After the fierce battles in Mariupol last summer, more than 1000 children were taken, with Russian authorities ludicrously claiming that they were “voluntary evacuations”. One Russian department stated that “more than 1000 babies from liberated Mariupol have already found new families in Tyumen, Irkutsk, Kemerovo and the Altai Territory. More than 300 babies are on temporary maintenance in specialised institutions of the Krasnodar territory and are looking forward to meeting their new families.”

The Kremlin falsely claims that this is all part of “a charitable effort” to save Ukrainian children from the “horrors of war” but, as Eurovision News put it, “we should be clear what it means: it is kidnapping, abduction”. Ukraine’s senior presidential advisor for children’s rights and rehabilitation, Daria Herasymchuk, said in January that nearly 14,000 children had been abducted by Russian troops and deported to Russia with only 125 having since been returned to Ukraine and earlier this year both the German and Dutch foreign ministers condemned Russia for this “cruel” and “inhumane” policy that is “tearing families apart”.

Last month Poland launched a new initiative with the European Commission to trace Ukrainian children who had been abducted and taken to Russia as well as to “ensure those responsible are brought to justice”. Poland’s European affairs minister, Szymon Szynkowski vel Sek, said that the aim is “to draw the world’s attention to this serious problem through the very high political level of this initiative”, adding that “we cannot close our eyes to this problem.
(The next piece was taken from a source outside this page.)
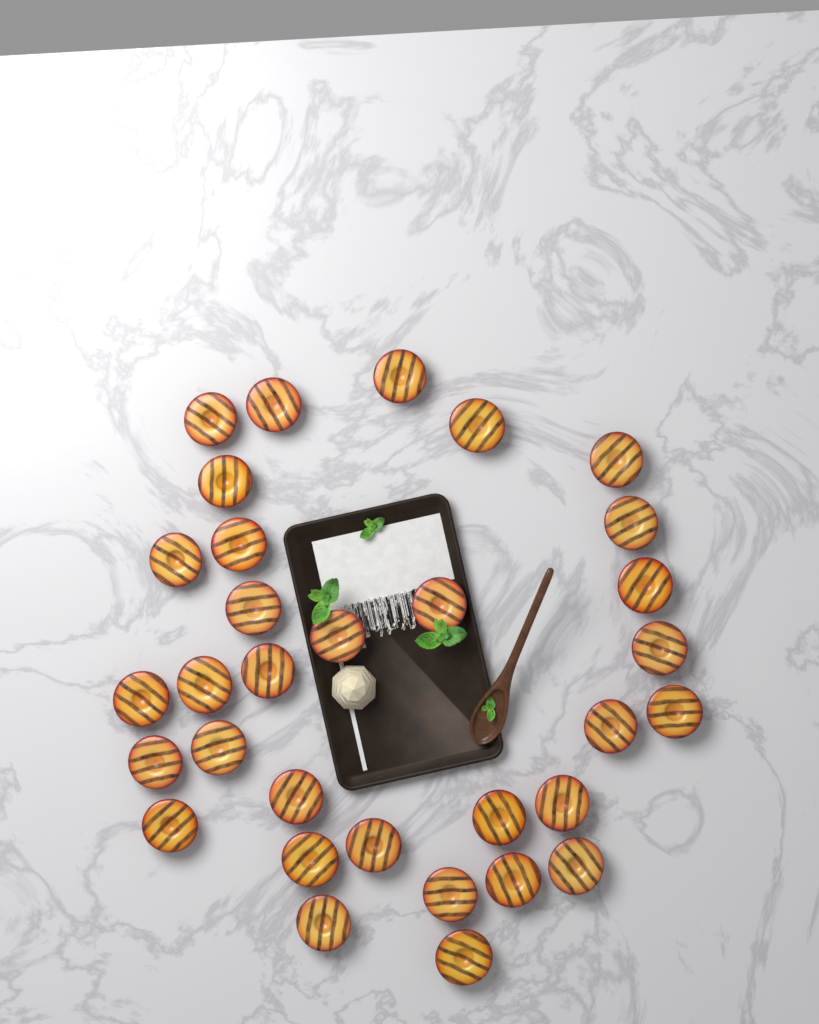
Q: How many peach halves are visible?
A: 32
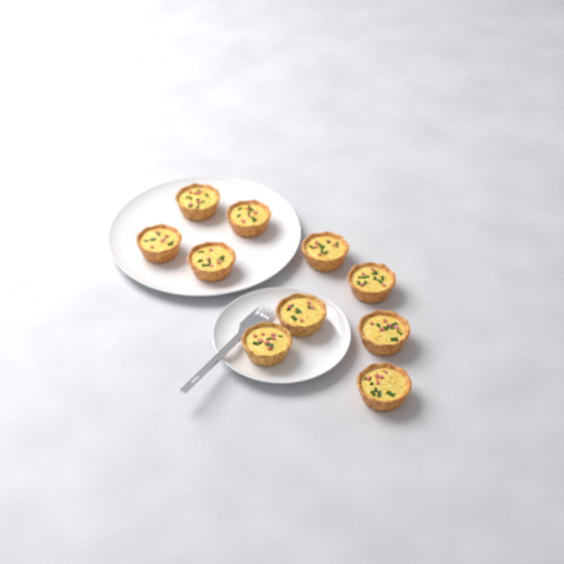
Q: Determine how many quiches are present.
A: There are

The western world must respond and must collect evidence of these crimes and ensure that those responsible are brought to justice.”

He noted that Poles have historical experience in this area and “we therefore feel particularly aware of this topic and particularly committed to act on it”, referring to the Second World War when Nazi Germany abducted tens of thousands of ethnic Polish children and gave them to German families to “Germanise” them. The damage inflicted on Ukraine by Russia knows no bounds, sadly this is yet another example.